$G\subset \mathbb{C}$ simply connected, $f$ holom. on $G$, show every connected comp. of $\{ |f| < c\}$ $(c > 0)$ is simply connected.

Question

I have the tools:

1. $G$ simply connected $\iff$ every contour in $G$ has winding number $0$ about every point in $\mathbb{C}\setminus G$

2. $G$ is simply connected $\iff$ every holom. function on $G$ has a primitive.

Ideas: I could look at an arbitrary connected component of $S_{c} := \{|f| < c\}$ and use the primitive idea to say something about winding number? I tried to think about this and write some stuff down but I have no luck.
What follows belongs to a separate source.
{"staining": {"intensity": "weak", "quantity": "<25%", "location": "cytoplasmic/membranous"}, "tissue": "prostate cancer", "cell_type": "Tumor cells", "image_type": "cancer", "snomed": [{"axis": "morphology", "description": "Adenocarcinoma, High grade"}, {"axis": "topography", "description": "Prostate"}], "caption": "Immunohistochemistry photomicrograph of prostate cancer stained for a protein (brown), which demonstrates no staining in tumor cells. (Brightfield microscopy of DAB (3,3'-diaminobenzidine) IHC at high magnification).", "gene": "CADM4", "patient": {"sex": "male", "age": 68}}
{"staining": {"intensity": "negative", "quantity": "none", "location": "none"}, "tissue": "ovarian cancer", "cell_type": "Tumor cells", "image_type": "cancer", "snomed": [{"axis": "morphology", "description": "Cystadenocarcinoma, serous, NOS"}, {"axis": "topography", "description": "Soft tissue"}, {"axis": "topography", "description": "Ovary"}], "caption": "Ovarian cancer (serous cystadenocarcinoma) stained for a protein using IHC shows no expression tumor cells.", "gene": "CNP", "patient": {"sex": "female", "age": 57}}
I tried showing (1) directly without any ideas from (2) but also with no luck. I even tried using the fact that $G$ is simply connected - I can write $G = S_{c} \cup G\setminus S_{c}$ and view $f$ on each set, but again I don't know where to go from here.

I am pretty lost on this problem. I would like a hint, not a solution. Thank you!

Answer 1

There is another way to show a region is simply connected:

$G$ is simply connected $\iff$ The interior of any simple closed curve $\gamma\subseteq G$ is contained in $G$.

Now take a simple closed curve $\gamma\subseteq \{|f|<c\}$. The interior $U$ of $\gamma$ is contained in $G$ since $G$ is simply connected. Then apply the maximum modulus principle.